The Tennessee Valley Authority’s plan to compensate rooftop PV generation at paltry rates has been challenged by the Southern Environmental Law Center (SELC).

TVA proposes to compensate rooftop solar owners—and larger generators—for the power they add to the grid at little more than two cents per kWh.  SELC maintains that rooftop PV generation should be compensated for all the value it provides, and cites a prior TVA value of 7.2 cents per kWh.

SELC appears to be setting up a legal challenge to TVA’s plan in its 57-page letter, addressed to TVA’s program office for NEPA—the National Environmental Policy Act.  NEPA requires Federal agencies such as TVA to evaluate the environmental effects of their actions.

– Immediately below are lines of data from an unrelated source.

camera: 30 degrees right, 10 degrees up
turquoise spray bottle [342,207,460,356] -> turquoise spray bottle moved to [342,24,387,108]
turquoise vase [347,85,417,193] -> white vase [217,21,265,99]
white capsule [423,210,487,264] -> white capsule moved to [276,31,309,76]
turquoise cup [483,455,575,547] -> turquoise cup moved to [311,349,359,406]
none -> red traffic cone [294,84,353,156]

In its letter, SELC maintains that “TVA has failed to comply with NEPA,” and thus cannot end its previous solar compensation program until it issues a draft environmental impact statement that considers “reasonable alternatives and takes a hard look at the effects of the proposal on the human environment.”  Seven other citizens’ groups signed on to SELC’s letter.

 

TVA and other “brakers” of distributed solar

SELC names TVA as one of three “brakers” of distributed solar in the six states that SELC serves.  SELC likewise calls Alabama Power a solar braker, for its monthly fee on rooftop solar systems, which the nonprofit group Gasp is challenging, represented by SELC.

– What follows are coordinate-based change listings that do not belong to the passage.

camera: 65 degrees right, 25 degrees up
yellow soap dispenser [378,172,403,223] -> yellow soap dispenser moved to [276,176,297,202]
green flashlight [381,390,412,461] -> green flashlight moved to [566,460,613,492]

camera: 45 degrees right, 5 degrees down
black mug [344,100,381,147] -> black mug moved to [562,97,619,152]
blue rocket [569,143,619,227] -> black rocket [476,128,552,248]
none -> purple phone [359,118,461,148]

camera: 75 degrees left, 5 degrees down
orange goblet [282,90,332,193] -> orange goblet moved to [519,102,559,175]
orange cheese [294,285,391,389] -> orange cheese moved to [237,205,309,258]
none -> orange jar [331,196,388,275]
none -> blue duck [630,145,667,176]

SELC says that TVA’s new plan for compensating solar production misses several economic and environmental benefits of solar generation, as it considers only avoided fuel and variable O&M (operating and maintenance) costs.

TVA previously provided “example values” for distributed solar totaling 7.2 cents per kWh over a twenty-year period, as shown in the image at the bottom of this story, which SELC provided in its letter.  These values include generation deferral, environmental compliance, renewable energy credits, transmission and distribution deferral, and avoided line losses.

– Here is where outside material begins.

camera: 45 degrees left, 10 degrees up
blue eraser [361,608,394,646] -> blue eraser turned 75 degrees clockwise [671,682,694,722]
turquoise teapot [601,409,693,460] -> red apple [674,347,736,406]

TVA also previously estimated distributed solar’s avoided carbon impacts, worth up to 2.4 cents/kWh, and avoided air pollution impacts at 3.5 cents/kWh.  These would bring distributed solar’s total value to 13.1 cents per kWh, SELC notes.

SELC also provided an analysis from Maine of the value of distributed solar, which found a market value of 9 cents/kWh, plus societal benefits of 9.2 cents/kWh, for a total of 18.2 cents/kWh.

 

About that avoided cost calculation

A study by Greenlink for SELC showed that TVA’s avoided cost is far greater on a winter peak day than the approximately 2 cents/kWh that TVA offers for solar:

The same study showed that when system-wide demand is low on an April day (with little demand for heating or air conditioning), TVA’s solar compensation is also below its avoided cost (the solar compensation is the same in both graphs, but the scale is different):

Joining SELC in signing the letter to TVA were the Southern Alliance for Clean Energy, the Tennessee Chapter of the Sierra Club, Tennessee Conservation Voters, Tennessee Interfaith Power and Light, Appalachian Voices, Energy Alabama, the Kentucky Chapter of the Sierra Club, and the firm green|spaces.

Three solar “makers” in the Southeast as well

SELC also lauded three “solar makers” in the Southeast: 1) the South Carolina legislature, which unanimously passed the Energy Freedom Act; 2) electric cooperatives in Virginia, which have become “a lot more solar-friendly”; and 3) Solarize Georgia campaigns, which have helped homeowners install more than 500 rooftop solar systems.

SELC’s Rates of Solar website, launched a year ago, provides details on rooftop solar policies for over 400 utilities across the South.